Son

1.5K 393 138
                                    



Geldik mi sonuna? 🫠

Gözlerimize sağlık. Benim için çok heyecanlı bir yazma süreciydi. Umarım okurken, yazarken hissettiğim  heyecanı hissedersiniz.

Finali kısa yazdım çünkü kuş uçuşu seri olacak. İlay ve Kaan ile devam edeceğiz. İlbilge ve Hazar'ın pek çok sahnesi olacak seri bitene kadar. Hayatlarındaki çok şeye yeniden şahitlik edeceğiz. Heyecanı kalsın istedim.

Dört kız kardeş ve Sinan ile toplamda beş kitabımız olacak.

Gelecek kitaplarımda buluşmak dileğiyle.

💜




Beş katlı yalıya taşınmalarının üzerinden bir ay geçmişti.
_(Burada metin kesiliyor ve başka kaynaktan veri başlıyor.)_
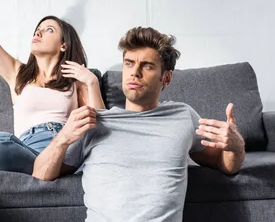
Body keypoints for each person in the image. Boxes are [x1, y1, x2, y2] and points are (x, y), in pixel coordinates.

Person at [32, 26, 245, 222]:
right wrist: (62, 138)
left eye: (148, 66)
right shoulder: (95, 121)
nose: (135, 72)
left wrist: (235, 146)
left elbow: (226, 165)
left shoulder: (182, 116)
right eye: (129, 63)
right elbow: (41, 173)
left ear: (166, 78)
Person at [0, 0, 105, 174]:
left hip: (67, 148)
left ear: (64, 45)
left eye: (49, 30)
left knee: (92, 142)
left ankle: (48, 169)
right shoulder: (17, 73)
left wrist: (91, 82)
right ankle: (46, 169)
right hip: (27, 148)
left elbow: (99, 129)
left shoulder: (75, 79)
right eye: (38, 30)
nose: (39, 33)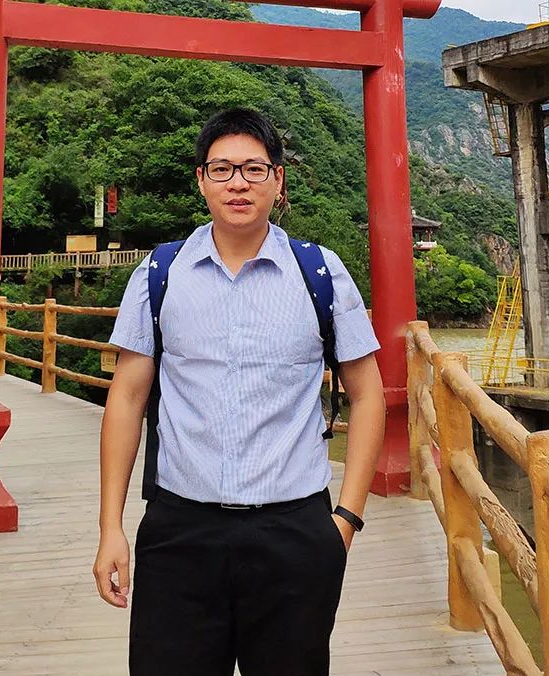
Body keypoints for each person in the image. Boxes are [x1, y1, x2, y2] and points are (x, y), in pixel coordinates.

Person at [93, 108, 386, 676]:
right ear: (201, 180)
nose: (238, 183)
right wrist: (111, 528)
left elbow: (368, 394)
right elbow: (126, 399)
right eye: (222, 169)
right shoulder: (160, 274)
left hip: (294, 531)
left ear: (278, 181)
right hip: (180, 529)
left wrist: (346, 519)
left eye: (254, 169)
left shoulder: (320, 274)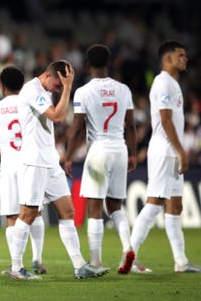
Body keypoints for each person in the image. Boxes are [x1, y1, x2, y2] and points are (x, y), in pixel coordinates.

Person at [7, 60, 109, 279]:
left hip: (50, 161)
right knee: (28, 213)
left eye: (62, 87)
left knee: (67, 211)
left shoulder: (46, 90)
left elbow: (57, 114)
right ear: (48, 75)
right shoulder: (32, 90)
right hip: (33, 161)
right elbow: (59, 116)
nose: (60, 89)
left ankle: (79, 265)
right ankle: (15, 267)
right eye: (58, 84)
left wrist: (64, 88)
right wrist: (69, 88)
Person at [129, 40, 201, 273]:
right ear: (168, 59)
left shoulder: (173, 84)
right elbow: (165, 120)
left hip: (171, 151)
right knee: (155, 202)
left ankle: (181, 261)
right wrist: (181, 151)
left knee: (175, 205)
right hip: (164, 150)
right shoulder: (163, 83)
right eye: (181, 55)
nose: (186, 59)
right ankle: (129, 257)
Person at [64, 44, 137, 274]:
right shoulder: (123, 89)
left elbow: (76, 129)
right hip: (120, 150)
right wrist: (133, 153)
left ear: (87, 64)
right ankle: (128, 247)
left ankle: (96, 262)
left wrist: (67, 157)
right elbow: (132, 127)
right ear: (110, 62)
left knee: (94, 209)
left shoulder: (84, 92)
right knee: (115, 206)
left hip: (98, 152)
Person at [0, 66, 47, 278]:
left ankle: (16, 265)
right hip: (30, 162)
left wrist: (0, 149)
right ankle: (37, 257)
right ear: (23, 84)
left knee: (12, 216)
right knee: (34, 211)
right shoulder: (29, 104)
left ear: (2, 86)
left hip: (9, 165)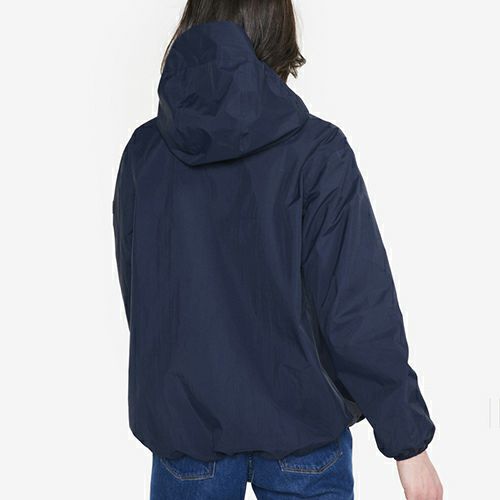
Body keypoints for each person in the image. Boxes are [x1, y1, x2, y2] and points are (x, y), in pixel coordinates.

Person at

Mevsim tekrar bahara dönmüş, mis gibi havayı peşinde getirmişti. Yalının pencerelerini sonuna kadar açtı İlbilge. Akşam kıyılacak nikâhla ve muhteşem bir düğünle İlbilge Payidar Kırkhan olacaktı. Birazdan evin için öyle bir karışacaktı ki yarına bile toparlanması imkânsız hâle gelecekti. Ama balayında olacağı için hiç umurunda değildi. Aybüke peşi sıra bir dizi insanla odasına girdi. Yarından sonra yalının en büyük odasına yerleşeceği için artık eski odası bile olabilirdi.

"Ablacığım, ekip geldi. Hazır mısın?"

"Hiç olmadığım kadar. Hazar nerede?"

"Hazar abim sağdıçlarıyla aşağıda. Sana bir düğün hediyesi almış," dedi eli kalbinde başı havada. "Allah'ım bitip tükendik."

"Ne?" dedi merak dolu sesiyle.

"Şimdi değil, sonra sonra..." Ellerini çırptı. "Başlayalım."

"Ablaaaaa!" diye canhıraş bağıran İlay'ın sesi geliyordu bir yerlerden.

"Ben bakarım," dedi Aybüke ama İlay koşarak odaya girdi. "Elbisemin eteğinden iplik sarkıyor. Neden ben Allah'ım..."

İlbilge kahkaha atarken Aybüke onu sürükleyerek dışarı çıkarıyordu. "Sana terzi alacağım. Sus İlay!"

Saatler ve saatler geçti. Saçı makyajı bakımı derken zaman aktı gitti. Tepesindeki insanlar sürekli değişti. Bahar geldi, gitti. Yağmur, Defne, İkra ve Melek ve kardeşleri. Teyzesi, Sinem annesi... Evin alt katından ve üst katından gelen sesler dinmedi. Gelinliğini giyip hepsinin ortasında bir tur döndü. Ne düz ne kabarıktı, üstünden altına kadar dantel kumaşla kaplanmıştı. Uzun duvağı da dantel ve tül karışımıydı. Arkasında toplanan saçları ince boynunu ortaya sermiş, uzun bir v yakayla bütünleşmişti. Döndüğünde peşi sıra gelen kuyruğu... Her şeyiyle bir bütün görünüyordu.

"Ablam kadar güzel olmayacaksam ben evlenmem," dedi İlay.

"Ah, kızım..." dedi Sinem Hanım. "Kesinlikle çok şanslı bir oğlum var. Peri nedir merak etmiyorum." Makyajı bozulmasın diye gözlerini tavana kaldırıp eliyle hava veriyordu.

İlbilge onları duyuyor muydu emin değildi. Kendini hiç böylesine güzel ve özel hissetmiş miydi onu düşünüyor etmediyse de tadını çıkarıyordu.

Mustafa Bey açık kapıyı tıklattı. Selim ile aralarında mutabık olmuşlardı, İlbilge'nin babası konumu bugün Mustafa Bey'e aitti. İçeri bir adım attığında İlbilge amcasına döndü.

Mustafa Bey onu baştan aşağı incelerken gözlerinin dolmasına engel olamadı. Dolu gözleri İlbilge'nin mutluktan parlayan ela gözleriyle buluştu.

"Sakın ağlama ben de ağlarım," dedi İlbilge.

"Bu mutluluktan," dedi Mustafa Bey. "Ama sen ağlama," derken gülümsedi. Yanına varıp kolunu uzattı. "Benim için çok büyük onur, bugün ben senin babanım."